Copy exactly the stretch of data below from the line with "X123162142Y-89213571D02*" through the line with "X121162142Y-89213571D02*", including both of those lines.

*** SUPPLIED ENTRIES ***

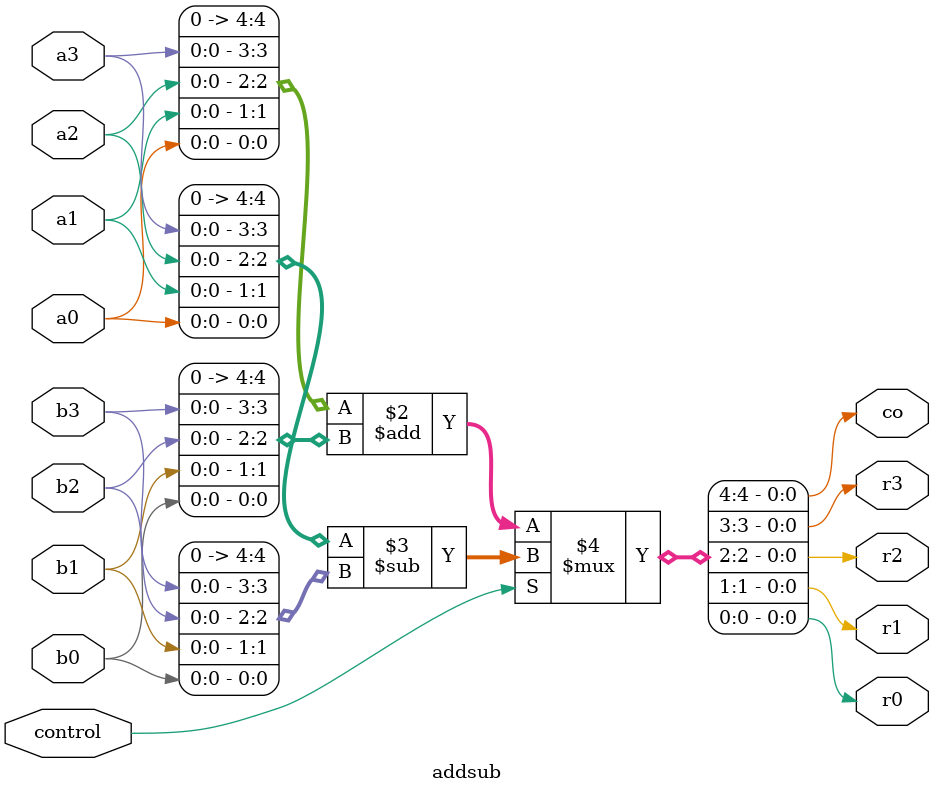
<source format=v>
module addsub(co, r3, r2, r1, r0, a3, a2, a1, a0, b3, b2, b1, b0, control);
  output co, r3, r2, r1, r0;
  input  a3, a2, a1, a0, b3, b2, b1, b0, control;

  // When control is 0, perform addition.
  // When control is 1, perform subtraction.
  assign {co, r3, r2, r1, r0} = (control == 0 ? {a3, a2, a1, a0} + {b3, b2, b1, b0} :
                                               {a3, a2, a1, a0} - {b3, b2, b1, b0});
endmodule

</source>
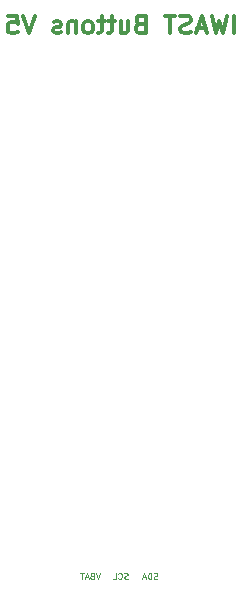
<source format=gbo>
G04 #@! TF.GenerationSoftware,KiCad,Pcbnew,(5.1.7)-1*
G04 #@! TF.CreationDate,2021-08-27T16:03:39+02:00*
G04 #@! TF.ProjectId,STEM,5354454d-2e6b-4696-9361-645f70636258,A*
G04 #@! TF.SameCoordinates,Original*
G04 #@! TF.FileFunction,Legend,Bot*
G04 #@! TF.FilePolarity,Positive*
%FSLAX46Y46*%
G04 Gerber Fmt 4.6, Leading zero omitted, Abs format (unit mm)*
G04 Created by KiCad (PCBNEW (5.1.7)-1) date 2021-08-27 16:03:39*
%MOMM*%
%LPD*%
G01*
G04 APERTURE LIST*
%ADD10C,0.300000*%
%ADD11C,0.125000*%
G04 APERTURE END LIST*
D10*
X132090714Y-90213571D02*
X132090714Y-88713571D01*
X131519285Y-88713571D02*
X131162142Y-90213571D01*
X130876428Y-89142142D01*
X130590714Y-90213571D01*
X130233571Y-88713571D01*
X129733571Y-89785000D02*
X129019285Y-89785000D01*
X129876428Y-90213571D02*
X129376428Y-88713571D01*
X128876428Y-90213571D01*
X128447857Y-90142142D02*
X128233571Y-90213571D01*
X127876428Y-90213571D01*
X127733571Y-90142142D01*
X127662142Y-90070714D01*
X127590714Y-89927857D01*
X127590714Y-89785000D01*
X127662142Y-89642142D01*
X127733571Y-89570714D01*
X127876428Y-89499285D01*
X128162142Y-89427857D01*
X128305000Y-89356428D01*
X128376428Y-89285000D01*
X128447857Y-89142142D01*
X128447857Y-88999285D01*
X128376428Y-88856428D01*
X128305000Y-88785000D01*
X128162142Y-88713571D01*
X127805000Y-88713571D01*
X127590714Y-88785000D01*
X127162142Y-88713571D02*
X126305000Y-88713571D01*
X126733571Y-90213571D02*
X126733571Y-88713571D01*
X124162142Y-89427857D02*
X123947857Y-89499285D01*
X123876428Y-89570714D01*
X123805000Y-89713571D01*
X123805000Y-89927857D01*
X123876428Y-90070714D01*
X123947857Y-90142142D01*
X124090714Y-90213571D01*
X124662142Y-90213571D01*
X124662142Y-88713571D01*
X124162142Y-88713571D01*
X124019285Y-88785000D01*
X123947857Y-88856428D01*
X123876428Y-88999285D01*
X123876428Y-89142142D01*
X123947857Y-89285000D01*
X124019285Y-89356428D01*
X124162142Y-89427857D01*
X124662142Y-89427857D01*
X122519285Y-89213571D02*
X122519285Y-90213571D01*
X123162142Y-89213571D02*
X123162142Y-89999285D01*
X123090714Y-90142142D01*
X122947857Y-90213571D01*
X122733571Y-90213571D01*
X122590714Y-90142142D01*
X122519285Y-90070714D01*
X122019285Y-89213571D02*
X121447857Y-89213571D01*
X121805000Y-88713571D02*
X121805000Y-89999285D01*
X121733571Y-90142142D01*
X121590714Y-90213571D01*
X121447857Y-90213571D01*
X121162142Y-89213571D02*
X120590714Y-89213571D01*
X120947857Y-88713571D02*
X120947857Y-89999285D01*
X120876428Y-90142142D01*
X120733571Y-90213571D01*
X120590714Y-90213571D01*
X119876428Y-90213571D02*
X120019285Y-90142142D01*
X120090714Y-90070714D01*
X120162142Y-89927857D01*
X120162142Y-89499285D01*
X120090714Y-89356428D01*
X120019285Y-89285000D01*
X119876428Y-89213571D01*
X119662142Y-89213571D01*
X119519285Y-89285000D01*
X119447857Y-89356428D01*
X119376428Y-89499285D01*
X119376428Y-89927857D01*
X119447857Y-90070714D01*
X119519285Y-90142142D01*
X119662142Y-90213571D01*
X119876428Y-90213571D01*
X118733571Y-89213571D02*
X118733571Y-90213571D01*
X118733571Y-89356428D02*
X118662142Y-89285000D01*
X118519285Y-89213571D01*
X118305000Y-89213571D01*
X118162142Y-89285000D01*
X118090714Y-89427857D01*
X118090714Y-90213571D01*
X117447857Y-90142142D02*
X117305000Y-90213571D01*
X117019285Y-90213571D01*
X116876428Y-90142142D01*
X116805000Y-89999285D01*
X116805000Y-89927857D01*
X116876428Y-89785000D01*
X117019285Y-89713571D01*
X117233571Y-89713571D01*
X117376428Y-89642142D01*
X117447857Y-89499285D01*
X117447857Y-89427857D01*
X117376428Y-89285000D01*
X117233571Y-89213571D01*
X117019285Y-89213571D01*
X116876428Y-89285000D01*
X115233571Y-88713571D02*
X114733571Y-90213571D01*
X114233571Y-88713571D01*
X113019285Y-88713571D02*
X113733571Y-88713571D01*
X113805000Y-89427857D01*
X113733571Y-89356428D01*
X113590714Y-89285000D01*
X113233571Y-89285000D01*
X113090714Y-89356428D01*
X113019285Y-89427857D01*
X112947857Y-89570714D01*
X112947857Y-89927857D01*
X113019285Y-90070714D01*
X113090714Y-90142142D01*
X113233571Y-90213571D01*
X113590714Y-90213571D01*
X113733571Y-90142142D01*
X113805000Y-90070714D01*
D11*
X120741428Y-135914190D02*
X120574761Y-136414190D01*
X120408095Y-135914190D01*
X120074761Y-136152285D02*
X120003333Y-136176095D01*
X119979523Y-136199904D01*
X119955714Y-136247523D01*
X119955714Y-136318952D01*
X119979523Y-136366571D01*
X120003333Y-136390380D01*
X120050952Y-136414190D01*
X120241428Y-136414190D01*
X120241428Y-135914190D01*
X120074761Y-135914190D01*
X120027142Y-135938000D01*
X120003333Y-135961809D01*
X119979523Y-136009428D01*
X119979523Y-136057047D01*
X120003333Y-136104666D01*
X120027142Y-136128476D01*
X120074761Y-136152285D01*
X120241428Y-136152285D01*
X119765238Y-136271333D02*
X119527142Y-136271333D01*
X119812857Y-136414190D02*
X119646190Y-135914190D01*
X119479523Y-136414190D01*
X119384285Y-135914190D02*
X119098571Y-135914190D01*
X119241428Y-136414190D02*
X119241428Y-135914190D01*
X125627142Y-136400380D02*
X125555714Y-136424190D01*
X125436666Y-136424190D01*
X125389047Y-136400380D01*
X125365238Y-136376571D01*
X125341428Y-136328952D01*
X125341428Y-136281333D01*
X125365238Y-136233714D01*
X125389047Y-136209904D01*
X125436666Y-136186095D01*
X125531904Y-136162285D01*
X125579523Y-136138476D01*
X125603333Y-136114666D01*
X125627142Y-136067047D01*
X125627142Y-136019428D01*
X125603333Y-135971809D01*
X125579523Y-135948000D01*
X125531904Y-135924190D01*
X125412857Y-135924190D01*
X125341428Y-135948000D01*
X125127142Y-136424190D02*
X125127142Y-135924190D01*
X125008095Y-135924190D01*
X124936666Y-135948000D01*
X124889047Y-135995619D01*
X124865238Y-136043238D01*
X124841428Y-136138476D01*
X124841428Y-136209904D01*
X124865238Y-136305142D01*
X124889047Y-136352761D01*
X124936666Y-136400380D01*
X125008095Y-136424190D01*
X125127142Y-136424190D01*
X124650952Y-136281333D02*
X124412857Y-136281333D01*
X124698571Y-136424190D02*
X124531904Y-135924190D01*
X124365238Y-136424190D01*
X123115238Y-136380380D02*
X123043809Y-136404190D01*
X122924761Y-136404190D01*
X122877142Y-136380380D01*
X122853333Y-136356571D01*
X122829523Y-136308952D01*
X122829523Y-136261333D01*
X122853333Y-136213714D01*
X122877142Y-136189904D01*
X122924761Y-136166095D01*
X123020000Y-136142285D01*
X123067619Y-136118476D01*
X123091428Y-136094666D01*
X123115238Y-136047047D01*
X123115238Y-135999428D01*
X123091428Y-135951809D01*
X123067619Y-135928000D01*
X123020000Y-135904190D01*
X122900952Y-135904190D01*
X122829523Y-135928000D01*
X122329523Y-136356571D02*
X122353333Y-136380380D01*
X122424761Y-136404190D01*
X122472380Y-136404190D01*
X122543809Y-136380380D01*
X122591428Y-136332761D01*
X122615238Y-136285142D01*
X122639047Y-136189904D01*
X122639047Y-136118476D01*
X122615238Y-136023238D01*
X122591428Y-135975619D01*
X122543809Y-135928000D01*
X122472380Y-135904190D01*
X122424761Y-135904190D01*
X122353333Y-135928000D01*
X122329523Y-135951809D01*
X121877142Y-136404190D02*
X122115238Y-136404190D01*
X122115238Y-135904190D01*
M02*

</source>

***

— RESPONSE TO THIS TASK —
X123162142Y-89213571D02*
X123162142Y-89999285D01*
X123090714Y-90142142D01*
X122947857Y-90213571D01*
X122733571Y-90213571D01*
X122590714Y-90142142D01*
X122519285Y-90070714D01*
X122019285Y-89213571D02*
X121447857Y-89213571D01*
X121805000Y-88713571D02*
X121805000Y-89999285D01*
X121733571Y-90142142D01*
X121590714Y-90213571D01*
X121447857Y-90213571D01*
X121162142Y-89213571D02*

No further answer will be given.